EXERCISE DETAILS => Can you recast every line of the rows below as a numbered list, leaving out the blank lines?

Data items =>

_ _ _ _

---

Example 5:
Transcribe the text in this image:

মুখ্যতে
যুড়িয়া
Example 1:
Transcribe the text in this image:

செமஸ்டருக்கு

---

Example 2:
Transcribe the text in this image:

_ _ _ _

EXERCISE RESPONSE =>
1. ---
2. Example 5:
3. Transcribe the text in this image:
4. মুখ্যতে
5. যুড়িয়া
6. Example 1:
7. Transcribe the text in this image:
8. செமஸ்டருக்கு
9. ---
10. Example 2:
11. Transcribe the text in this image:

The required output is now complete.